I saw that I had committed myself to something more in the way of conversation than my laconic word of thanks for his information and a lapse into silence. I wondered what I could say. He was such a nice, kindly old gentleman, and he would never in the world have addressed any one first. I hit upon the most obvious sequence, and asked if, then, he was familiar with that part of the country. He said, oh yes, he was “a native of Iowa.”

“Indeed?” I said, for lack of anything else to say, and his statement not having been a particularly provocative one.

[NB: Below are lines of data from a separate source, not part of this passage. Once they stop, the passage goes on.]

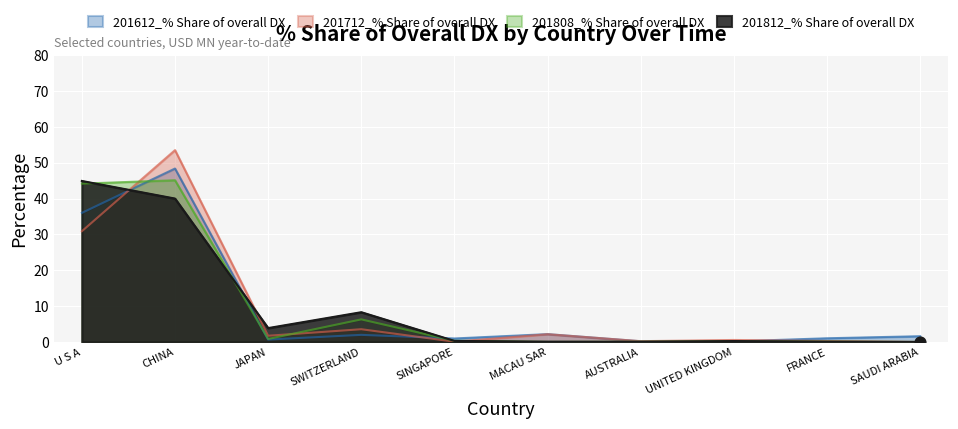

At which category is the sum across all series the highest?

CHINA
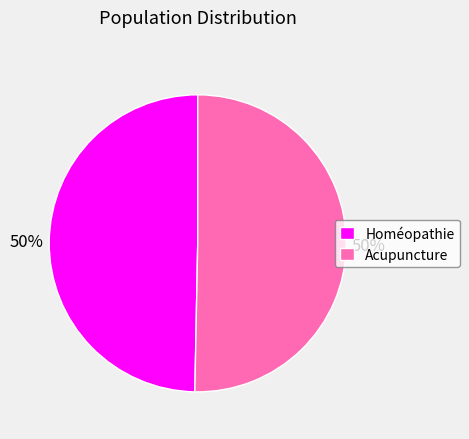

The Homéopathie slice represents 55% of the pie. True or false?

False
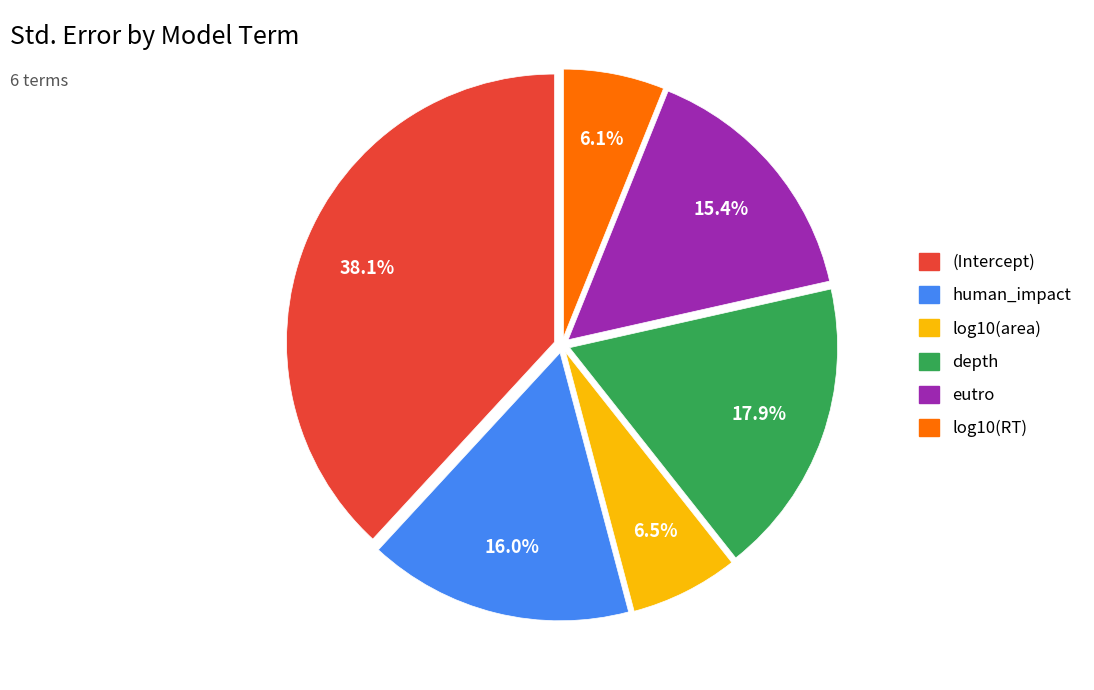

Does log10(RT) represent more than half of the total?

No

“Yes,” he said. “My home is Dubuque.”

Dubuque! Dubuque! What was it I knew about Dubuque? The name struck me instantly with a sense of importance, as if it had rung the bell of a target concealed out of sight. I sought about in my mind for a full minute before I recalled, with a kind of start—Corey.

So many things had come in between—bigger things than any one man—and overlaid all the pictures that had gone before. Overlaid them with pigment so crude, so roughly applied, that one neither saw nor remembered anything else. All the nations of Europe loosed in the Great War, and America straining hard at her worn leash of neutrality. Small wonder that Corey, of Dubuque, along with countless other memories of that pale time, had faded into a dim, far perspective.

And yet, the sound of that name had brought him—as clearly as I had seen him that night in Paris—before me. I heard his voice, felt the vigor of his personality, saw him throw back his head and laugh. And here, in the chair next my own, and ready to talk, sat a man who, by every rule of probability and chance, would be able to tell me about him.